Avant que Ramadan ne nous quitte, j'ai quelque chose à raconter !

Vous connaissez forcément l'acteur britannique James Mason. J'ai en mémoire une séquence d'un film, je ne sais plus lequel, où il jouait le rôle d'un père de famille nombreuse. Dans cette séquence qui ne dure que deux ou trois minutes, il se trouvait dans la salle de séjour avec plusieurs enfants qui ne cessaient de remuer, pendant que la mère leur demandait de se calmer et que les plus petits montaient le son de la télé pour mieux entendre. Soudain, il se lève et éteint la télé : un silence de morts règne pendant cinq secondes et les enfants dont les visages disaient "mais pourquoi ?" entendent leur père dire à voix basse : écoutez le silence !
Pendant longtemps, je me suis demandé ce que c'était d'écouter le silence. Ce serait comme toucher le vide ou regarder l'invisible. En même temps, j'aime le calme et donc le silence. Mais de là à l'écouter et à l'entendre !

Et un jour, je reçois une carte en arabe écrite de la main d'un étudiant américain qui avait étudié l'arabe comme matière facultative et avait assisté pendant quelques semaines à mes cours. J'ai été surpris par la correction grammaticale et la qualité du vocabulaire employé. Mais aussi et surtout par le contenu.

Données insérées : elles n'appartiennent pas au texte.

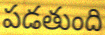
పడతుంది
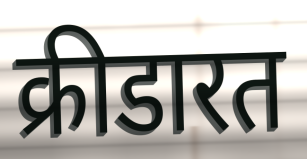
क्रीडारत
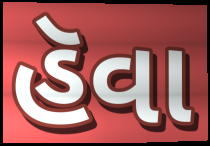
હૅવા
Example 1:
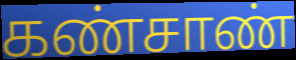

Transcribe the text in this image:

கண்சாண்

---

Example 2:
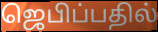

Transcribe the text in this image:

ஜெபிப்பதில்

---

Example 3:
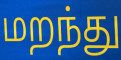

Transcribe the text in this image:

மறந்து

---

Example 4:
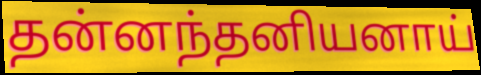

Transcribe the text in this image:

தன்னந்தனியனாய்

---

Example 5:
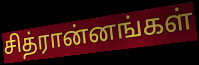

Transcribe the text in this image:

சித்ரான்னங்கள்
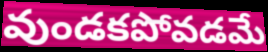
వుండకపోవడమే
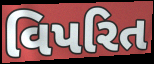
વિપરિત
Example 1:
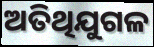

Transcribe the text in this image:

ଅତିଥିଯୁଗଳ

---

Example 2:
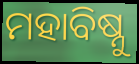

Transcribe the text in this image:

ମହାବିଷ୍ନୁ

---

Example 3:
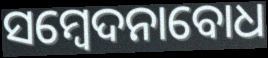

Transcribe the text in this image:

ସମ୍ବେଦନାବୋଧ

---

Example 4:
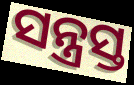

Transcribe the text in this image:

ସନ୍ତ୍ରସ୍ତ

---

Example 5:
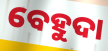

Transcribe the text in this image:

ବେହୁଦା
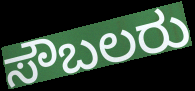
ಸೌಬಲರು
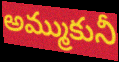
అమ్ముకునీ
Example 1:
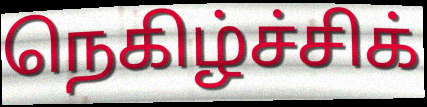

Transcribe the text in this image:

நெகிழ்ச்சிக்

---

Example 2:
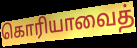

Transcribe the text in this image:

கொரியாவைத்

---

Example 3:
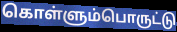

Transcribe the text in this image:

கொள்ளும்பொருட்டு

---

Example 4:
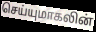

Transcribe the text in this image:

செய்யுமாகலின்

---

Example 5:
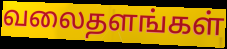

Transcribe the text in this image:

வலைதளங்கள்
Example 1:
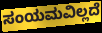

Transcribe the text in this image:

ಸಂಯಮವಿಲ್ಲದೆ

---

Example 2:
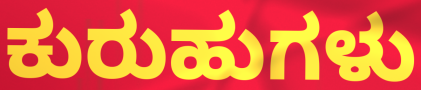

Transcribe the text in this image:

ಕುರುಹುಗಳು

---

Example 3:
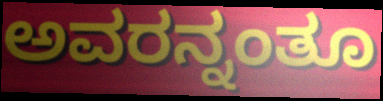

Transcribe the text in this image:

ಅವರನ್ನಂತೂ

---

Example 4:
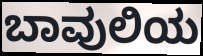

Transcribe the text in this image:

Cet étudiant écrivait de Tunis où il faisait du tourisme - un tourisme de pauvre : sac à dos et autostop - et où il se trouvait à un moment particulier : Ramadan. Il avait joué le jeu et jeuné "comme tout le monde", disait-il. Et sur cette carte que j'ai reçue de sa part il avait trouvé les mots pour décrire le silence et le calme qui descendait sur la ville au moment de la rupture du jeûne الإفطار . Il disait qu'il ressentait en mangeant avec les autres dans un café-restaurant de Tunis comment tout mouvement et toute parole avaient cessé dans la ville au même moment. Pour lui, d'après ses mots, c'était magique !.